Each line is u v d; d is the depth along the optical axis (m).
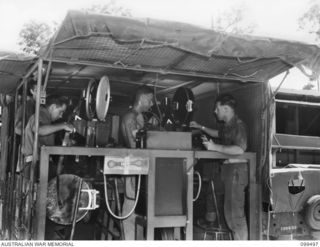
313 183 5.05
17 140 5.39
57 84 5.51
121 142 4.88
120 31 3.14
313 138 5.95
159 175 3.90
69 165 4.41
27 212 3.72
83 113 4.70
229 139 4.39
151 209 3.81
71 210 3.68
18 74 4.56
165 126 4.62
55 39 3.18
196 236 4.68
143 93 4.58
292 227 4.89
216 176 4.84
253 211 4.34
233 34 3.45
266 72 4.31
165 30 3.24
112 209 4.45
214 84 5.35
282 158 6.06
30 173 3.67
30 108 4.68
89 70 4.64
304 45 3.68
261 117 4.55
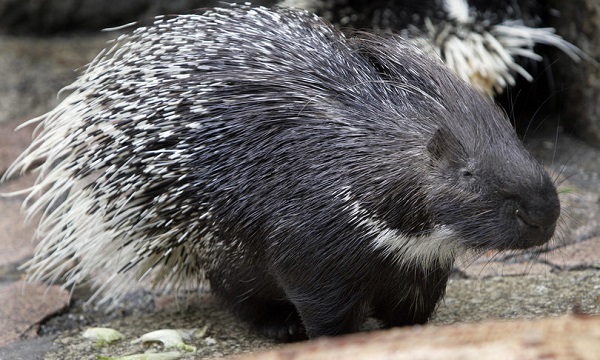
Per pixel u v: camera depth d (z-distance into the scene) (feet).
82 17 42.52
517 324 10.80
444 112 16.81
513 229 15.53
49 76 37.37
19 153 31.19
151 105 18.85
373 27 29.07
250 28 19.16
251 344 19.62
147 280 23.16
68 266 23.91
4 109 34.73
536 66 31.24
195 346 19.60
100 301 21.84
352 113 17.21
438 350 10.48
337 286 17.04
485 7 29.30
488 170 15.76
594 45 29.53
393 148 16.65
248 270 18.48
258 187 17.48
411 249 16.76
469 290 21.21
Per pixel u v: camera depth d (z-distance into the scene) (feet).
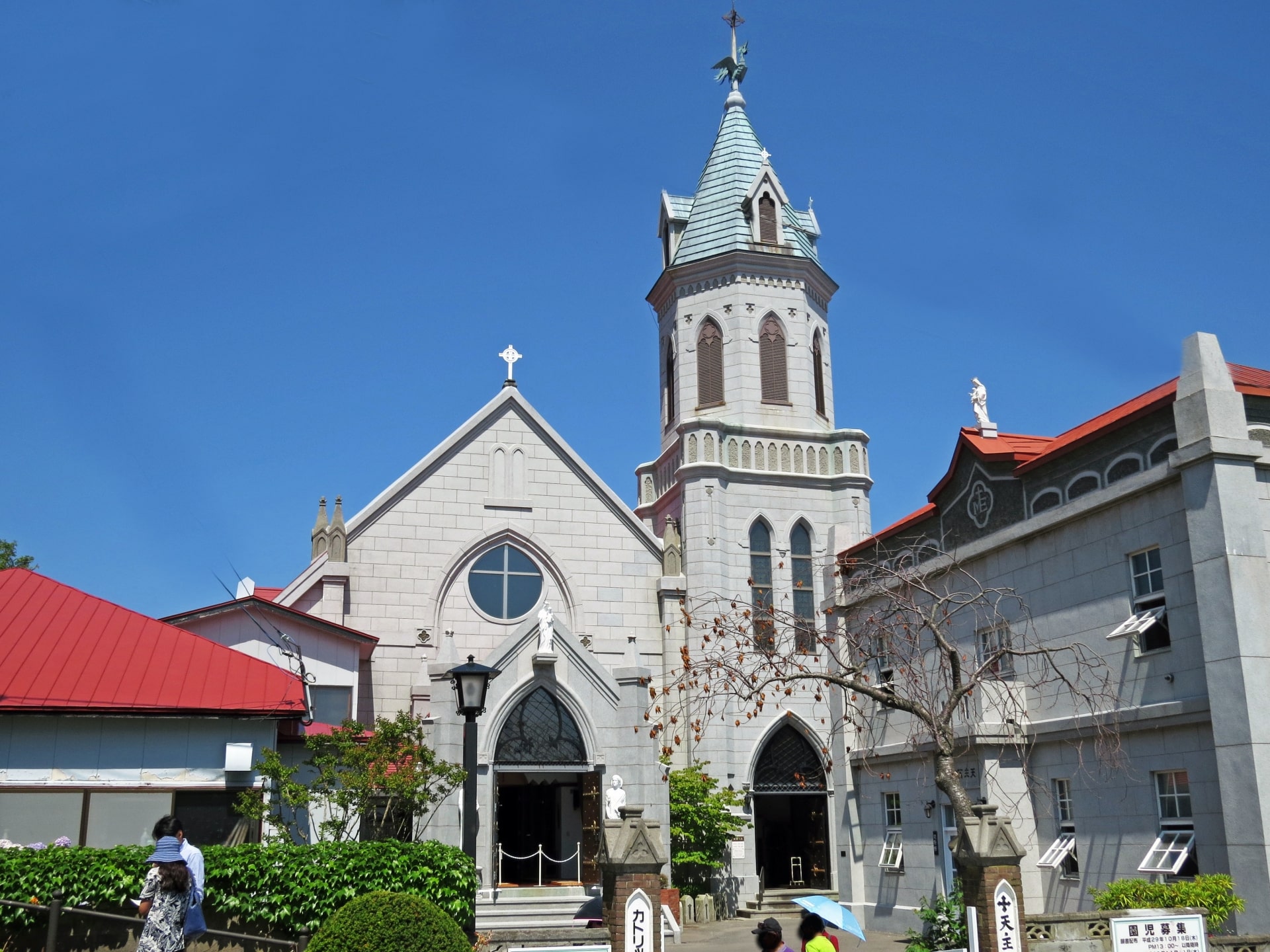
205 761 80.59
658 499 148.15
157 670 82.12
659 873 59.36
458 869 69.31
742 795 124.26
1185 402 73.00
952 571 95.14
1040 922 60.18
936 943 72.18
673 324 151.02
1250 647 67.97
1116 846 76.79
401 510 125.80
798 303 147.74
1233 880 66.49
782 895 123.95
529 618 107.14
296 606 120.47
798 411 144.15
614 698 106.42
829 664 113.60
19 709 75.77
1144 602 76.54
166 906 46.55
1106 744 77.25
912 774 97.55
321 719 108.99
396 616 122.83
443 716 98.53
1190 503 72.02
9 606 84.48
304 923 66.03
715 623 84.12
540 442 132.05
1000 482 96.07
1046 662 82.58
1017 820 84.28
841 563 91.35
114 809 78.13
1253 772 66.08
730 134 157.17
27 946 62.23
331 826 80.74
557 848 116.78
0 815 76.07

····················

→ ASSIGNMENT: Would you output, from the records above, exactly the run of lines that starts at the line containing "1250 647 67.97" and ends at the line containing "715 623 84.12", and only that run?

→ WORKED SOLUTION:
1250 647 67.97
1116 846 76.79
401 510 125.80
798 303 147.74
1233 880 66.49
782 895 123.95
529 618 107.14
296 606 120.47
798 411 144.15
614 698 106.42
829 664 113.60
19 709 75.77
1144 602 76.54
166 906 46.55
1106 744 77.25
912 774 97.55
321 719 108.99
396 616 122.83
443 716 98.53
1190 503 72.02
9 606 84.48
304 923 66.03
715 623 84.12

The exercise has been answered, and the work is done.